BEGIN Text segment

# converting sigvald the magnificent



## officer kerky (Jun 12, 2008)

hi. 
as the topic says i am going to convert sigvald the magnificant. but first thing i have to buy him which i will in a couple of days.

but the conversion will be to an imperial daemon hunter inquisitor. 
what are your thoughts on this. is he any good of a model???

i have the skills to do it. just never fully converted a metal model before. what are some tips.


----------



## HorusReborn (Nov 19, 2008)

Well I don't know how good Sigvald would turn out to be a deamon hunter, but that's just how I see him, maybe you see something different... should be interesting to see how you do it... however, the figure is great! Detail is fantastic and is just screaming for some nice painting! One thing I suggest is getting a set of diamond files, they will make clean up a snap after using a bone saw or whatever. Tips are hard to give since I have no idea how you are planning to do the conversion... I don't know if you can get Gale Force 9 over in the UK, but I payed 13 bucks for a set of 5 or 6 of the diamond files... a great buy!


----------



## officer kerky (Jun 12, 2008)

.o.k i have some modeling files but will go out and buy some great modeling files.

and i will be shaving that slaneesh insignia off the shield. 
greenstuffing him a bit around the armour.
and add little details like inquisitor insignia, books, scrolls etc.


----------



## HorusReborn (Nov 19, 2008)

it will be interesting to say the least.. he's kind of a kinky figure if you factor in the slaanesh LOL his armour is pretty skimpy and the like LOL


----------



## Amra_the_lion (May 26, 2008)

I'd get rid of the shield all together. Either replace it with a shield more 40k or no shield at all, small round and spikey just seems way out of place. I'd go with an extended arm pointing a pistol or other ranged weapon. I would add guitar wire under his arms and around the shoulderpads, to make his armor more tech-ish. A touch of guitar wire traveling from arm to sword implies powerweapon/forceweapon. I would either add some grenades or sculpt armour onto his hip area to avoid showing off his "oh so sexy" skin. Horrible... I would also sculpt him (or plastic card) a gorget that covers the neck, but doesnt ride too high on his face.

hope it helps


----------



## squeek (Jun 8, 2008)

I think Amra has a good point about the shield, it doesn't look right for 40k, though personally I think I would also go without a shield on the model.


----------



## Khorne's Fist (Jul 18, 2008)

I got to say, I was thinking Fulgrim when I saw that model, but each to their own. Make sure you post the finished article.


----------

END Text segment
BEGIN Source data

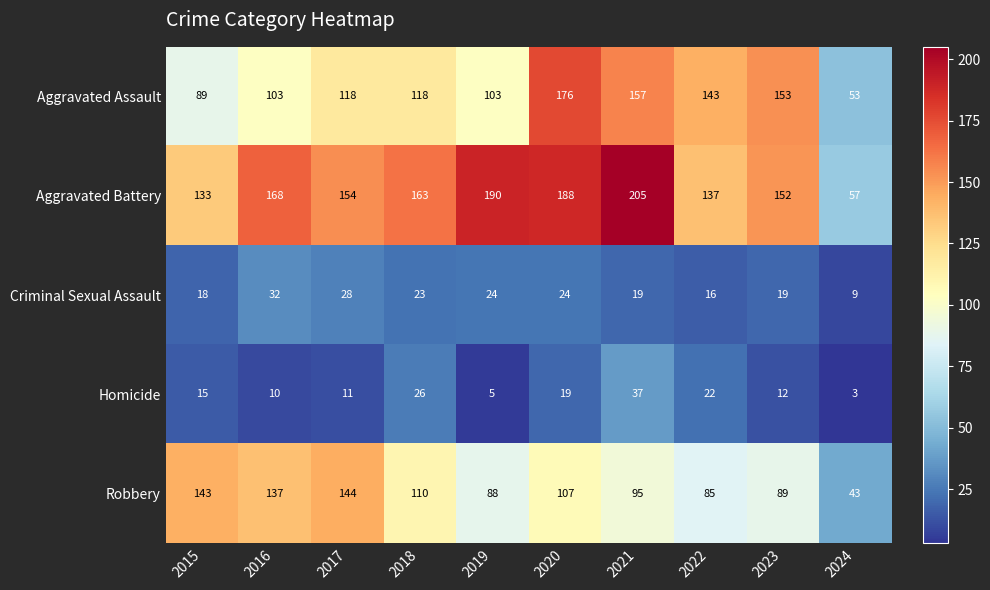

Where does the Aggravated Battery series first go above 163?

2016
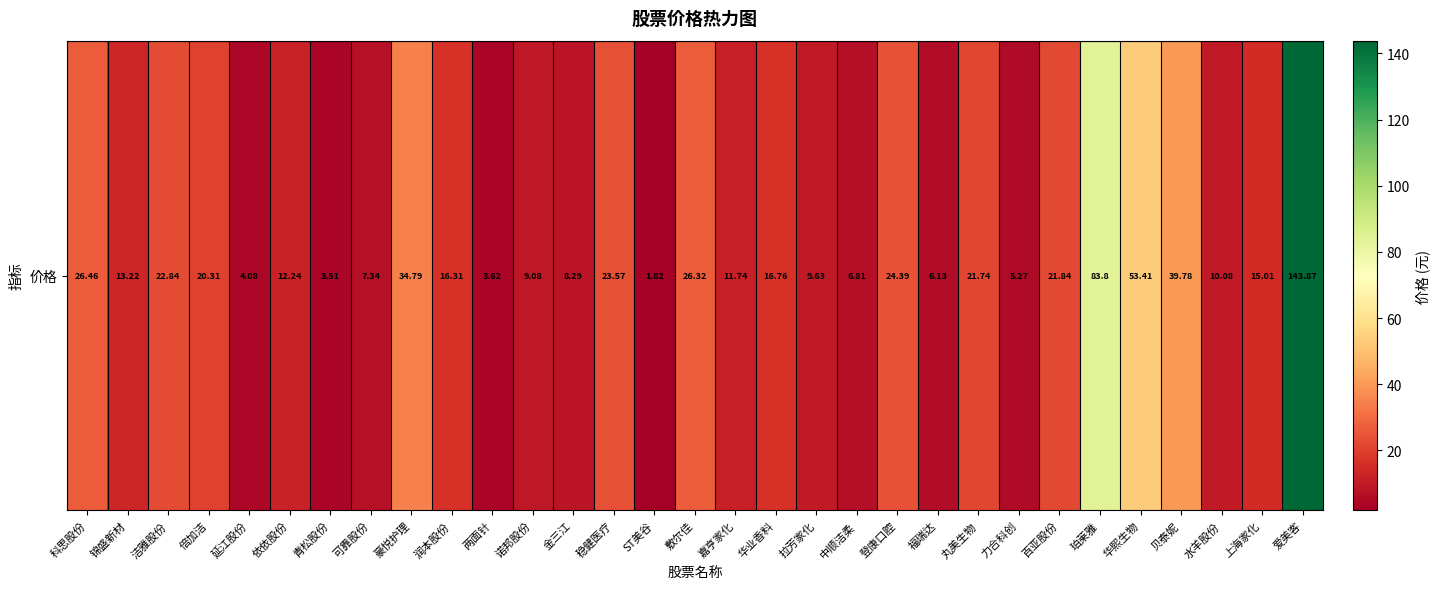

The value at 依依股份 is 12.2. True or false?

True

END Source data

Actions to take
1 > In the forum thread on converting Sigvald, rewrite the paragraph beginning "I'd get rid of the shield all together" as a short list. Keep each of its suggestions.
2 > According to the Sigvald conversion thread, why does HorusReborn recommend buying a set of diamond files? Answer in one or two sentences.
3 > Answer these questions from the thread on converting Sigvald.
(a) What will officer kerky convert Sigvald into?
(b) What will be shaved off the shield?
(c) Which figure came to mind for Khorne's Fist on seeing the model?

List of solutions
1 >
- Remove the shield, or swap it for one more suited to 40k, because the small, round, spiky one looks out of place.
- Give him an extended arm pointing a pistol or other ranged weapon.
- Run guitar wire under the arms and around the shoulder pads so the armor looks more tech-ish.
- Run a touch of guitar wire from arm to sword to suggest a power weapon or force weapon.
- Add grenades or sculpt armor onto the hip area to cover the bare skin.
- Sculpt or build from plastic card a gorget that covers the neck without riding too high on the face.

2 > HorusReborn says diamond files make cleanup easy after cutting the model with a bone saw or a similar tool. The set was also cheap, about 13 dollars for 5 or 6 files, so HorusReborn calls it a great buy.

3 >
(a) An imperial daemon hunter inquisitor.
(b) The Slaanesh insignia.
(c) Fulgrim.